When Trout got drafted 25th overall by the Los Angeles Angels in 2009, he received some fanfare, but no more than the typical late first-rounder. In less than two years, Trout became the top minor league prospect in baseball.

Young players, especially ones straight out of high school, usually have trouble making adjustments when the talent level around them rises. But Trout's ability to hit is matched by his ability to adapt to improved pitching.

  • Rookie league - .360
  • Class A - .362
  • Class high A - .302
  • Class AA - .326

His one hiccup came in his first call-up to LA last season, when he hit .220 in limited play.
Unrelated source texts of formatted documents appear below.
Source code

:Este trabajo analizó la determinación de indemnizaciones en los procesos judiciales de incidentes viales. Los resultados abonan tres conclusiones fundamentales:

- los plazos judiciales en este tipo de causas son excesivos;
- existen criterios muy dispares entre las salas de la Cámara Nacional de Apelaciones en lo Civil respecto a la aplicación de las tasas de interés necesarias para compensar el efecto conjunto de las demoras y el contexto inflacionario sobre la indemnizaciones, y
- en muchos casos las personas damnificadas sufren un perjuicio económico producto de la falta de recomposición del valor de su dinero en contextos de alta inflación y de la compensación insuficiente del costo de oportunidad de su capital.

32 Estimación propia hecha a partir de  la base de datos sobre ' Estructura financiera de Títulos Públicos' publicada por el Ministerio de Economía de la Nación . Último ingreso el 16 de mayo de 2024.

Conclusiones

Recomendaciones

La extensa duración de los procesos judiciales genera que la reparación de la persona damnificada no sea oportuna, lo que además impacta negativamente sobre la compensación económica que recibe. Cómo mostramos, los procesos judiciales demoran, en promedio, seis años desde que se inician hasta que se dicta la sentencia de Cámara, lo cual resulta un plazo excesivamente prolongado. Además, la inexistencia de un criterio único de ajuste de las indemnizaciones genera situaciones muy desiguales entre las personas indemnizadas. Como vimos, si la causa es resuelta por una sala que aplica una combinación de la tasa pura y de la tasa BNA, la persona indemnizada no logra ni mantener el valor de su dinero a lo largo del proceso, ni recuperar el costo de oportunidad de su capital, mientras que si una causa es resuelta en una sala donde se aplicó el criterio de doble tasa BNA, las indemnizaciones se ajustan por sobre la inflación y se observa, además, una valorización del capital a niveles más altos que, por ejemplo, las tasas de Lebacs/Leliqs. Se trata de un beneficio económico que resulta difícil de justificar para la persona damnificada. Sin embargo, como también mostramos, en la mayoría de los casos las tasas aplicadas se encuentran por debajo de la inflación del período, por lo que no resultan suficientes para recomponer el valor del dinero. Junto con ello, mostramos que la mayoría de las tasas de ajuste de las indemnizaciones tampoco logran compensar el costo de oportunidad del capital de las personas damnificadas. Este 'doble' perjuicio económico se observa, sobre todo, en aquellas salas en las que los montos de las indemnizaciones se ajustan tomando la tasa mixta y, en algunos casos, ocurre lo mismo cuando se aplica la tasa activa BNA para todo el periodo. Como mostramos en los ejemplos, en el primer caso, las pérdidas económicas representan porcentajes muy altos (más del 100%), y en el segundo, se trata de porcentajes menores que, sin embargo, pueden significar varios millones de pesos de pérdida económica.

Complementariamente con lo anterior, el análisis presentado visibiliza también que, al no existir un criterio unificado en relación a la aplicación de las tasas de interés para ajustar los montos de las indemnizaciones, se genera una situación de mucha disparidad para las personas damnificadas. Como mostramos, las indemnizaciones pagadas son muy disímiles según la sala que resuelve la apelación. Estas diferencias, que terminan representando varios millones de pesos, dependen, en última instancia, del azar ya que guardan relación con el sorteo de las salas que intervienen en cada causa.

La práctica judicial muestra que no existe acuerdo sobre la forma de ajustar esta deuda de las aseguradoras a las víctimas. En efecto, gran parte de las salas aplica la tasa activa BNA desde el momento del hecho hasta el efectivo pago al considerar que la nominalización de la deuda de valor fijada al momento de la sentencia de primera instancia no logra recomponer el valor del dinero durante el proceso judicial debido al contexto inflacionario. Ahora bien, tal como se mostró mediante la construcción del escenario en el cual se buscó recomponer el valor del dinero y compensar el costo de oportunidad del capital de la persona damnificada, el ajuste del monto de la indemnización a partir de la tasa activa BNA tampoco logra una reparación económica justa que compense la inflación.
In 2012, he started in AAA ball – one step away from the majors – and hit .403 through 20 games.

Since rejoining the Angels, he's hitting .347 with 11 home runs, 39 RBIs, 55 runs and 26 steals.

He makes it all look effortless, too.

Harper is a lumberjack trying to chop down a tree in one stroke, while Trout's swing is reminiscent of another former young prodigy: Ken Griffey Jr. He generates force with a fast, fluid and natural stroke.

He may be faster than Harper, but he looks more like he's running at school recess than running for his life.

Along with the gaudy numbers produced, Trout also settled the "Play of the Year" debate early. On June 27 in Baltimore, Trout ran at full speed, leapt, fully extended and snagged a would-be home run above the outfield wall in the tip of his glove.

As good as the catch was, his reaction after was better. Trout pounded his chest, shouted and smiled from ear to ear as he got high fives from his teammates.

It is the same reaction you like to see on any field, from the little leagues to the big ones. He was a kid having fun.

In 1951, Mantle and Mays helped their teams reach the World Series, with Mantle's Yankees beating Mays' Giants in six games.

Could we see Harper and Trout meet in this year's Fall Classic? It's possible; both have their teams in position to make the playoffs.

Whether they make it or not this season, these two should become regulars in the postseason for may years to come, as the centerpieces of their respective teams.

Someone better get these young guys some nicknames, and fast.